Can Social Commerce Work?

Chris Gorell Barnes
Chris Gorell Barnes

Chris Gorell Barnes, CEO of Adjust Your Set, looks at how retailers can make social commerce work.

A recent eMarketer report published earlier this year showed that the top two areas of investment for retail brands in 2010 are social and video. These two areas are regularly seen as separate tools of the marketers’ trade but taken together, they have the potential to be an effective and powerful combination.

Looking first at social, brands are hurrying to set up online communities in the same way they rushed to set up websites during the dot com bubble. But not many brands or retailers have really cashed in on these pockets of people online. In fact, according to Philip Rinn at Ebay, the UK market isn’t mature enough yet for social commerce – but why is that?

Currently, social marketing is still a bit of a zero sum game. Once an online community is established, marketers are supposed to listen to what consumers tell them and respond in a meaningful way. But there is a significant gap between brands building an online community and then monetising it.

Communities devoid of meaningful activity soon degrade into a reactionary force. Starbucks announced recently that it had 10 million Facebook fans, but what is the brand going to do with these fans now they are there? Maybe it has something in mind, maybe not, but it’s surprising how many companies don’t. Not having a clear strategy is the equivalent of inviting hundreds of people to a concert and then forgetting to hire a headliner. Anticipation gives way to mild confusion as people wonder if they came to the right place, then someone at the back starts a slow hand-clap which gradually swells into a roar, before finally everyone gets fed up and leaves.

It is this ability for social to go badly wrong that Nestle found out to its cost when it built a “community,” then simply served its “fans” with press releases, ending up in the middle of an eco-scandal that created incredibly negative PR for the brand that continues to this day. And as Dr Pepper discovered in the now infamous “one girl two cups” fiasco, not thinking things through in the social space can lead to a world of pain.

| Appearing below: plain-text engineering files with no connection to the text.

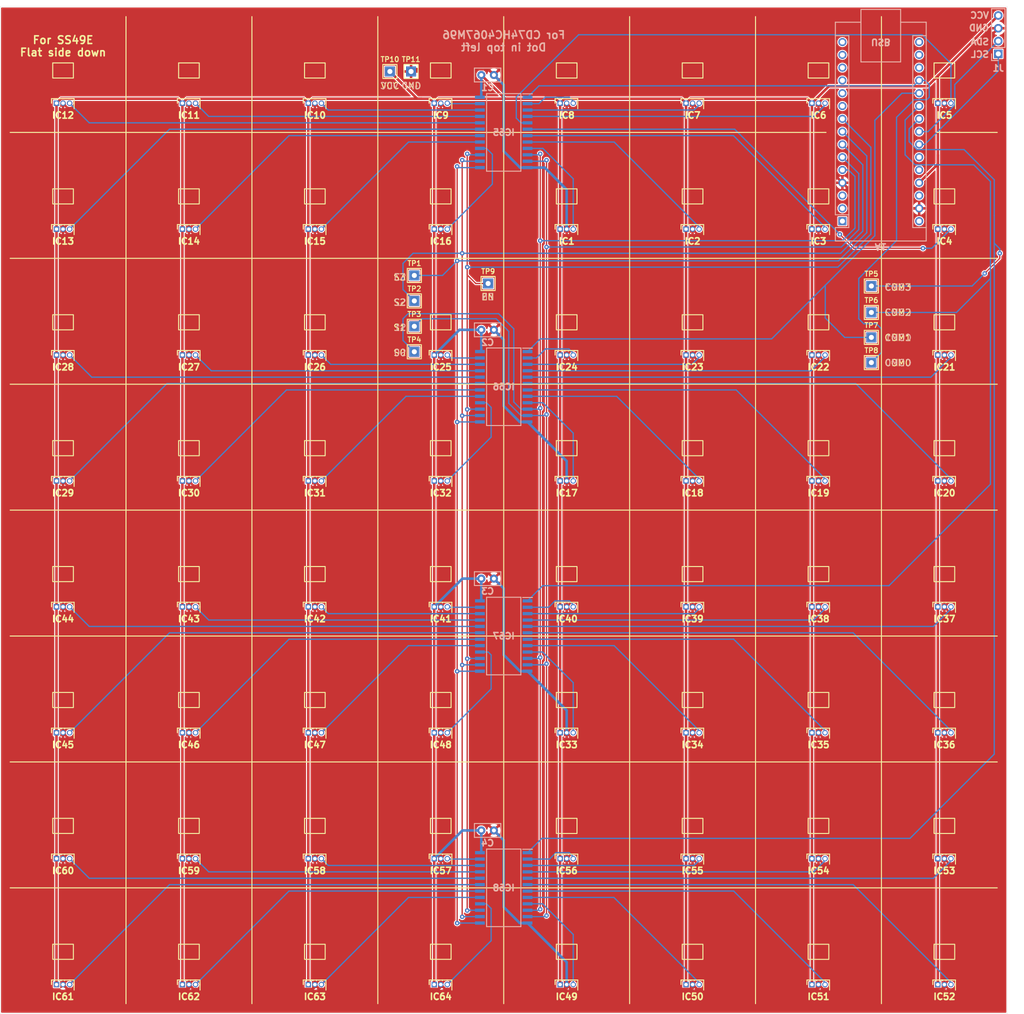
<source format=kicad_pcb>
(kicad_pcb
	(version 20240108)
	(generator "pcbnew")
	(generator_version "8.0")
	(general
		(thickness 1.6)
		(legacy_teardrops no)
	)
	(paper "B")
	(title_block
		(title "Chessboard Hardware")
		(rev "1")
	)
	(layers
		(0 "F.Cu" mixed)
		(31 "B.Cu" mixed)
		(32 "B.Adhes" user "B.Adhesive")
		(33 "F.Adhes" user "F.Adhesive")
		(34 "B.Paste" user)
		(35 "F.Paste" user)
		(36 "B.SilkS" user "B.Silkscreen")
		(37 "F.SilkS" user "F.Silkscreen")
		(38 "B.Mask" user)
		(39 "F.Mask" user)
		(40 "Dwgs.User" user "User.Drawings")
		(41 "Cmts.User" user "User.Comments")
		(42 "Eco1.User" user "User.Eco1")
		(43 "Eco2.User" user "User.Eco2")
		(44 "Edge.Cuts" user)
		(45 "Margin" user)
		(46 "B.CrtYd" user "B.Courtyard")
		(47 "F.CrtYd" user "F.Courtyard")
		(48 "B.Fab" user)
		(49 "F.Fab" user)
	)
	(setup
		(stackup
			(layer "F.SilkS"
				(type "Top Silk Screen")
			)
			(layer "F.Paste"
				(type "Top Solder Paste")
			)
			(layer "F.Mask"
				(type "Top Solder Mask")
				(thickness 0.01)
			)
			(layer "F.Cu"
				(type "copper")
				(thickness 0.035)
			)
			(layer "dielectric 1"
				(type "core")
				(thickness 1.51)
				(material "FR4")
				(epsilon_r 4.5)
				(loss_tangent 0.02)
			)
			(layer "B.Cu"
				(type "copper")
				(thickness 0.035)
			)
			(layer "B.Mask"
				(type "Bottom Solder Mask")
				(thickness 0.01)
			)
			(layer "B.Paste"
				(type "Bottom Solder Paste")
			)
			(layer "B.SilkS"
				(type "Bottom Silk Screen")
			)
			(copper_finish "HAL SnPb")
			(dielectric_constraints no)
		)
		(pad_to_mask_clearance 0)
		(allow_soldermask_bridges_in_footprints no)
		(pcbplotparams
			(layerselection 0x00010fc_ffffffff)
			(plot_on_all_layers_selection 0x0000000_00000000)
			(disableapertmacros no)
			(usegerberextensions yes)
			(usegerberattributes no)
			(usegerberadvancedattributes no)
			(creategerberjobfile no)
			(dashed_line_dash_ratio 12.000000)
			(dashed_line_gap_ratio 3.000000)
			(svgprecision 6)
			(plotframeref no)
			(viasonmask no)
			(mode 1)
			(useauxorigin no)
			(hpglpennumber 1)
			(hpglpenspeed 20)
			(hpglpendiameter 15.000000)
			(pdf_front_fp_property_popups yes)
			(pdf_back_fp_property_popups yes)
			(dxfpolygonmode yes)
			(dxfimperialunits yes)
			(dxfusepcbnewfont yes)
			(psnegative no)
			(psa4output no)
			(plotreference yes)
			(plotvalue no)
			(plotfptext yes)
			(plotinvisibletext no)
			(sketchpadsonfab no)
			(subtractmaskfromsilk yes)
			(outputformat 1)
			(mirror no)
			(drillshape 0)
			(scaleselection 1)
			(outputdirectory "Gerbers/")
		)
	)
	(net 0 "")
	(net 1 "unconnected-(A1-D13-Pad16)")
	(net 2 "VCC")
	(net 3 "unconnected-(A1-3V3-Pad17)")
	(net 4 "unconnected-(A1-D9-Pad12)")
	(net 5 "/S1")
	(net 6 "unconnected-(A1-~{RESET}-Pad28)")
	(net 7 "unconnected-(A1-D1{slash}TX-Pad1)")
	(net 8 "unconnected-(A1-A7-Pad26)")
	(net 9 "unconnected-(A1-D12-Pad15)")
	(net 10 "/SCL")
	(net 11 "unconnected-(A1-D7-Pad10)")
	(net 12 "/COM3")
	(net 13 "unconnected-(A1-D8-Pad11)")
	(net 14 "unconnected-(A1-D11-Pad14)")
	(net 15 "unconnected-(A1-D0{slash}RX-Pad2)")
	(net 16 "/EN")
	(net 17 "/COM2")
	(net 18 "/S0")
	(net 19 "/COM1")
	(net 20 "unconnected-(A1-VIN-Pad30)")
	(net 21 "unconnected-(A1-D10-Pad13)")
	(net 22 "unconnected-(A1-AREF-Pad18)")
	(net 23 "/S3")
	(net 24 "/COM0")
	(net 25 "GND")
	(net 26 "unconnected-(A1-~{RESET}-Pad3)")
	(net 27 "unconnected-(A1-A6-Pad25)")
	(net 28 "/S2")
	(net 29 "/SDA")
	(net 30 "Net-(IC1-O)")
	(net 31 "Net-(IC2-O)")
	(net 32 "Net-(IC3-O)")
	(net 33 "Net-(IC4-O)")
	(net 34 "Net-(IC5-O)")
	(net 35 "Net-(IC6-O)")
	(net 36 "Net-(IC65-I6)")
	(net 37 "Net-(IC65-I7)")
	(net 38 "Net-(IC65-I8)")
	(net 39 "Net-(IC10-O)")
	(net 40 "Net-(IC11-O)")
	(net 41 "Net-(IC12-O)")
	(net 42 "Net-(IC13-O)")
	(net 43 "Net-(IC14-O)")
	(net 44 "Net-(IC15-O)")
	(net 45 "Net-(IC16-O)")
	(net 46 "Net-(IC18-O)")
	(net 47 "Net-(IC19-O)")
	(net 48 "Net-(IC20-O)")
	(net 49 "Net-(IC21-O)")
	(net 50 "Net-(IC22-O)")
	(net 51 "Net-(IC23-O)")
	(net 52 "Net-(IC24-O)")
	(net 53 "Net-(IC25-O)")
	(net 54 "Net-(IC17-O)")
	(net 55 "Net-(IC26-O)")
	(net 56 "Net-(IC27-O)")
	(net 57 "Net-(IC28-O)")
	(net 58 "Net-(IC29-O)")
	(net 59 "Net-(IC30-O)")
	(net 60 "Net-(IC31-O)")
	(net 61 "Net-(IC32-O)")
	(net 62 "Net-(IC35-O)")
	(net 63 "Net-(IC36-O)")
	(net 64 "Net-(IC37-O)")
	(net 65 "Net-(IC38-O)")
	(net 66 "Net-(IC39-O)")
	(net 67 "Net-(IC40-O)")
	(net 68 "Net-(IC41-O)")
	(net 69 "Net-(IC42-O)")
	(net 70 "Net-(IC33-O)")
	(net 71 "Net-(IC34-O)")
	(net 72 "Net-(IC43-O)")
	(net 73 "Net-(IC44-O)")
	(net 74 "Net-(IC45-O)")
	(net 75 "Net-(IC46-O)")
	(net 76 "Net-(IC47-O)")
	(net 77 "Net-(IC48-O)")
	(net 78 "Net-(IC52-O)")
	(net 79 "Net-(IC53-O)")
	(net 80 "Net-(IC54-O)")
	(net 81 "Net-(IC55-O)")
	(net 82 "Net-(IC56-O)")
	(net 83 "Net-(IC57-O)")
	(net 84 "Net-(IC58-O)")
	(net 85 "Net-(IC59-O)")
	(net 86 "Net-(IC49-O)")
	(net 87 "Net-(IC50-O)")
	(net 88 "Net-(IC51-O)")
	(net 89 "Net-(IC60-O)")
	(net 90 "Net-(IC61-O)")
	(net 91 "Net-(IC62-O)")
	(net 92 "Net-(IC63-O)")
	(net 93 "Net-(IC64-O)")
	(footprint "SamacSys_PCB_Library_KiCad:TO130P160X410X300-3P" (layer "F.Cu") (at 86.2 144.2))
	(footprint "SamacSys_PCB_Library_KiCad:TO130P160X410X300-3P" (layer "F.Cu") (at 86.2 244.1956))
	(footprint "SamacSys_PCB_Library_KiCad:TO130P160X410X300-3P" (layer "F.Cu") (at 136.2 169.2))
	(footprint "SamacSys_PCB_Library_KiCad:TO130P160X410X300-3P" (layer "F.Cu") (at 86.2 219.2))
	(footprint "SamacSys_PCB_Library_KiCad:TO130P160X410X300-3P" (layer "F.Cu") (at 86.2 69.2))
	(footprint "SamacSys_PCB_Library_KiCad:TO130P160X410X300-3P" (layer "F.Cu") (at 161.2 144.2))
	(footprint "SamacSys_PCB_Library_KiCad:TestPoint" (layer "F.Cu") (at 132.25 113.5))
	(footprint "SamacSys_PCB_Library_KiCad:TO130P160X410X300-3P" (layer "F.Cu") (at 186.2 94.2))
	(footprint "SamacSys_PCB_Library_KiCad:TO130P160X410X300-3P" (layer "F.Cu") (at 186.2 169.2))
	(footprint "SamacSys_PCB_Library_KiCad:TO130P160X410X300-3P" (layer "F.Cu") (at 236.2 169.2))
	(footprint "SamacSys_PCB_Library_KiCad:TO130P160X410X300-3P" (layer "F.Cu") (at 186.2 194.2))
	(footprint "SamacSys_PCB_Library_KiCad:TO130P160X410X300-3P" (layer "F.Cu") (at 86.2 119.2))
	(footprint "SamacSys_PCB_Library_KiCad:TO130P160X410X300-3P" (layer "F.Cu") (at 161.2 119.2))
	(footprint "SamacSys_PCB_Library_KiCad:TO130P160X410X300-3P" (layer "F.Cu") (at 111.2 119.2))
	(footprint "SamacSys_PCB_Library_KiCad:TO130P160X410X300-3P" (layer "F.Cu") (at 161.2 169.2))
	(footprint "SamacSys_PCB_Library_KiCad:TO130P160X410X300-3P" (layer "F.Cu") (at 161.2 219.2))
	(footprint "SamacSys_PCB_Library_KiCad:TO130P160X410X300-3P" (layer "F.Cu") (at 61.2 119.2))
	(footprint "SamacSys_PCB_Library_KiCad:TO130P160X410X300-3P" (layer "F.Cu") (at 111.2 144.2))
	(footprint "SamacSys_PCB_Library_KiCad:TO130P160X410X300-3P" (layer "F.Cu") (at 61.2 94.2))
	(footprint "SamacSys_PCB_Library_KiCad:TO130P160X410X300-3P" (layer "F.Cu") (at 86.2 169.1956))
	(footprint "SamacSys_PCB_Library_KiCad:TO130P160X410X300-3P" (layer "F.Cu") (at 61.2 169.1956))
	(footprint "SamacSys_PCB_Library_KiCad:TO130P160X410X300-3P" (layer "F.Cu") (at 61.2 144.2))
	(footprint "SamacSys_PCB_Library_KiCad:TestPoint" (layer "F.Cu") (at 132.25 108.45))
	(footprint "SamacSys_PCB_Library_KiCad:TO130P160X410X300-3P" (layer "F.Cu") (at 211.2 144.2))
	(footprint "SamacSys_PCB_Library_KiCad:TO130P160X410X300-3P" (layer "F.Cu") (at 161.2 69.2))
	(footprint "SamacSys_PCB_Library_KiCad:TO130P160X410X300-3P" (layer "F.Cu") (at 136.2 119.2))
	(footprint "SamacSys_PCB_Library_KiCad:TO130P160X410X300-3P" (layer "F.Cu") (at 236.2 94.2))
	(footprint "SamacSys_PCB_Library_KiCad:TO130P160X410X300-3P" (layer "F.Cu") (at 111.2 169.1956))
	(footprint "SamacSys_PCB_Library_KiCad:TO130P160X410X300-3P"
		(layer "F.Cu")
		(uuid "6be7953f-a153-4cfd-a7bb-9150f2ee4edd")
		(at 186.2 219.2)
		(descr "SS49E")
		(tags "Integrated Circuit")
		(property "Reference" "IC55"
			(at 1.3 2.4 0)
			(unlocked yes)
			(layer "F.SilkS")
			(uuid "630e8319-b6e9-4658-8fcf-af052599cfa8")
			(effects
				(font
					(size 1.27 1.27)
					(thickness 0.3)
				)
			)
		)
		(property "Value" "SS49E"
			(at 1.3 6.8 0)
			(unlocked yes)
			(layer "F.SilkS")
			(hide yes)
			(uuid "9de0120d-6c85-4aad-8366-a66bb4dde099")
			(effects
				(font
					(size 1.27 1.27)
					(thickness 0.3)
				)
			)
		)
		(property "Footprint" "SamacSys_PCB_Library_KiCad:TO130P160X410X300-3P"
			(at 0 0 0)
			(layer "F.Fab")
			(hide yes)
			(uuid "e3022c05-9fef-4e0a-90de-c4e27a50a9af")
			(effects
				(font
					(size 1.27 1.27)
					(thickness 0.15)
				)
			)
		)
		(property "Datasheet" "https://datasheet.datasheetarchive.com/originals/distributors/SFDatasheet-1/sf-00023632.pdf"
			(at 0 0 0)
			(layer "F.Fab")
			(hide yes)
			(uuid "c27ff0a7-c2dd-4677-b3dc-ec6fa550bb9a")
			(effects
				(font
					(size 1.27 1.27)
					(thickness 0.15)
				)
			)
		)
		(property "Description" "Honeywell Ratiometric Hall Effect Sensor switching current 1.5 mA supply voltage 2.7  6.5 V dc"
			(at 0 0 0)
			(layer "F.Fab")
			(hide yes)
			(uuid "d630df8f-40d9-408c-885e-a84fb8f169e0")
			(effects
				(font
					(size 1.27 1.27)
					(thickness 0.15)
				)
			)
		)
		(property "Height" "1.6"
			(at 0 0 0)
			(unlocked yes)
			(layer "F.Fab")
			(hide yes)
			(uuid "02a2c446-2f06-403e-9384-ff1636320c3b")
			(effects
				(font
					(size 0.8128 0.8128)
					(thickness 0.1524)
				)
			)
		)
		(property "Manufacturer_Name" "Honeywell"
			(at 0 0 0)
			(unlocked yes)
			(layer "F.Fab")
			(hide yes)
			(uuid "c7e459a7-ba54-4e0c-95b9-b20fa21776e0")
			(effects
				(font
					(size 0.8128 0.8128)
					(thickness 0.1524)
				)
			)
		)
		(property "Manufacturer_Part_Number" "SS49E"
			(at 0 0 0)
			(unlocked yes)
			(layer "F.Fab")
			(hide yes)
			(uuid "d1cae600-9d14-428f-ac8a-cb8a0f90c796")
			(effects
				(font
					(size 0.8128 0.8128)
					(thickness 0.1524)
				)
			)
		)
		(property "Mouser Part Number" "785-SS49E"
			(at 0 0 0)
			(unlocked yes)
			(layer "F.Fab")
			(hide yes)
			(uuid "4cdbb3b4-189e-4f09-974d-01b267009c38")
			(effects
				(font
					(size 0.8128 0.8128)
					(thickness 0.1524)
				)
			)
		)
		(property "Mouser Price/Stock" "https://www.mouser.co.uk/ProductDetail/Honeywell/SS49E?qs=%2Ffq2y7sSKcJBD3o5K2Vcgg%3D%3D"
			(at 0 0 0)
			(unlocked yes)
			(layer "F.Fab")
			(hide yes)
			(uuid "5955be45-03f7-4ee8-a
... [836000 chars truncated]
</source>
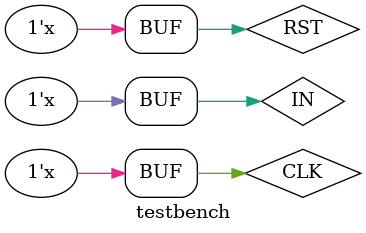
<source format=v>
module MealyFSM(input CLK, RST, IN, output OUT, output reg [1:0] STATE);
    reg [1:0] state, next_state;
    parameter S0 = 2'b00, S1 = 2'b01, S2 = 2'b10;

    //Sequential Register Logic 
    always @(posedge CLK, posedge RST)
        if(RST) begin
            state <= S0;
            STATE <= S0;
        end
        else begin
            state <= next_state;
            STATE <= next_state;
        end

    //Combinational Next-State Logic
    always @(*) 
        case(state)
            S0 : next_state = (IN) ? S2 : S1;
            S1 : next_state = (IN) ? S2 : S1;
            S2 : next_state = (IN) ? S2 : S1;
            default : next_state = S0;
        endcase

    //Combinational Output Logic
    assign OUT =  ((state == S1) && IN) || ((state == S2) && !IN); 

endmodule

`timescale 1ns/1ps
module testbench;
    reg CLK, RST, IN;
    wire out;
    wire [1:0] STATE;

    MealyFSM UUT(.CLK(CLK), .RST(RST), .IN(IN), .OUT(OUT), .STATE(STATE));
    

    always begin
    #20;
    CLK = ~CLK;
    end

    always begin 
    #80;
    IN = ~IN;    
    end 

    always begin
    #20;
    RST = ~RST;
    #30;
    RST = ~RST;
    #70;
    RST = ~RST;
    #90;
    RST = ~RST;
    end 


    initial
    begin
    $dumpfile ("FSM.vcd"); 
	$dumpvars(0, testbench);
    CLK = 0;
    RST = 0;
    IN = 0;
    end

endmodule

</source>
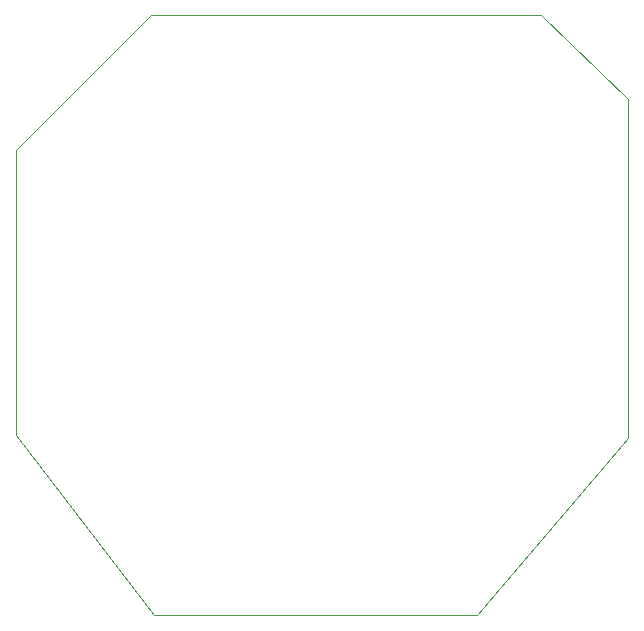
<source format=gbr>
%TF.GenerationSoftware,KiCad,Pcbnew,(6.0.2)*%
%TF.CreationDate,2022-05-06T18:14:28+01:00*%
%TF.ProjectId,o-board,6f2d626f-6172-4642-9e6b-696361645f70,rev?*%
%TF.SameCoordinates,Original*%
%TF.FileFunction,Profile,NP*%
%FSLAX46Y46*%
G04 Gerber Fmt 4.6, Leading zero omitted, Abs format (unit mm)*
G04 Created by KiCad (PCBNEW (6.0.2)) date 2022-05-06 18:14:28*
%MOMM*%
%LPD*%
G01*
G04 APERTURE LIST*
%TA.AperFunction,Profile*%
%ADD10C,0.100000*%
%TD*%
G04 APERTURE END LIST*
D10*
X51816000Y43942000D02*
X51816000Y15240000D01*
X51816000Y15240000D02*
X39001746Y254000D01*
X39001746Y254000D02*
X11684000Y254000D01*
X11684000Y254000D02*
X0Y15494000D01*
X0Y15494000D02*
X0Y39624000D01*
X0Y39624000D02*
X11430000Y51054000D01*
X11430000Y51054000D02*
X44450000Y51054000D01*
X44450000Y51054000D02*
X51816000Y43942000D01*
M02*

</source>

Sometimes marketers are lucky, and have fan pages set up without any effort on their part. But even this can be a double-edged sword. Marketers must figure out how to engage with an audience in a way that inspires meaningful and positive conversations, and leads to loyalty and sales. An interesting point from the story about eBay and social commerce is a quote from David Smith, from online retail body the IMRG. He claims that retailers are more interested in reputation management through social media than any active selling initiatives, and to me that is as a direct result of brands failing to take a positive lead. By failing to provide inspiration to communities, they in turn can become introspective, raising the risk of negativity and the need for reputation management.

However, by introducing online video into the mix, with its proven ability to engage people at a far deeper level than static text and images, we can deliver a far more positive online social experience. Great video not only sparks conversation but can also be product-driven. For the social marketer video is a very compelling way to first inspire and then activate the community into which it is placed. Using it can help convert lifeless communities, with a tendency towards negativity, into places filled with passionate constituents loyal to your brand.

And despite what Ebay’s Rinn says, there is movement in the right direction. As pointed out in NMA’s article last week, Dell, Disney, easyJet and P&G have all launched or are launching social commerce plans or tools. If they’re smart and use a proper online video strategy within these communities they will reap the rewards.